**YOUR ASSIGNMENT**
From the line with "178 158 74.06" to the final line of the records, every line is to be duplicated exactly, both of those lines included.

**DATA FOR THIS TASK**
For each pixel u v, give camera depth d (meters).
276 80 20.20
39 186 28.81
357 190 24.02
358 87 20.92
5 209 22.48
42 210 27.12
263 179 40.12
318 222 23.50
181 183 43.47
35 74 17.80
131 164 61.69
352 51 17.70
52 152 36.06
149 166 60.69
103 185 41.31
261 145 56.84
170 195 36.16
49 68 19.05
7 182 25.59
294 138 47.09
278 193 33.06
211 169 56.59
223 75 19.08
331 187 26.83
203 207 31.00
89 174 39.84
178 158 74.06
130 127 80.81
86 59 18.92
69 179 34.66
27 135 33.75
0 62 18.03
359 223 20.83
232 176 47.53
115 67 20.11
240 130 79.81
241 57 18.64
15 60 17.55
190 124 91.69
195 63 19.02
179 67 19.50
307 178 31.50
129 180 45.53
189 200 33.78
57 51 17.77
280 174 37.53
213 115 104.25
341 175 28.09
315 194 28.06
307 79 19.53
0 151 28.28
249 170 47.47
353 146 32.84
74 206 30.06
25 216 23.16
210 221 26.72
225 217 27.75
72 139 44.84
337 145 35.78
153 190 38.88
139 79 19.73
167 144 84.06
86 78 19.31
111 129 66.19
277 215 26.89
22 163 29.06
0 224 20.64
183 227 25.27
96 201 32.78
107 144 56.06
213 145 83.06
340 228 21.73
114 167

**FINISHED EXERCISE**
178 158 74.06
130 127 80.81
86 59 18.92
69 179 34.66
27 135 33.75
0 62 18.03
359 223 20.83
232 176 47.53
115 67 20.11
240 130 79.81
241 57 18.64
15 60 17.55
190 124 91.69
195 63 19.02
179 67 19.50
307 178 31.50
129 180 45.53
189 200 33.78
57 51 17.77
280 174 37.53
213 115 104.25
341 175 28.09
315 194 28.06
307 79 19.53
0 151 28.28
249 170 47.47
353 146 32.84
74 206 30.06
25 216 23.16
210 221 26.72
225 217 27.75
72 139 44.84
337 145 35.78
153 190 38.88
139 79 19.73
167 144 84.06
86 78 19.31
111 129 66.19
277 215 26.89
22 163 29.06
0 224 20.64
183 227 25.27
96 201 32.78
107 144 56.06
213 145 83.06
340 228 21.73
114 167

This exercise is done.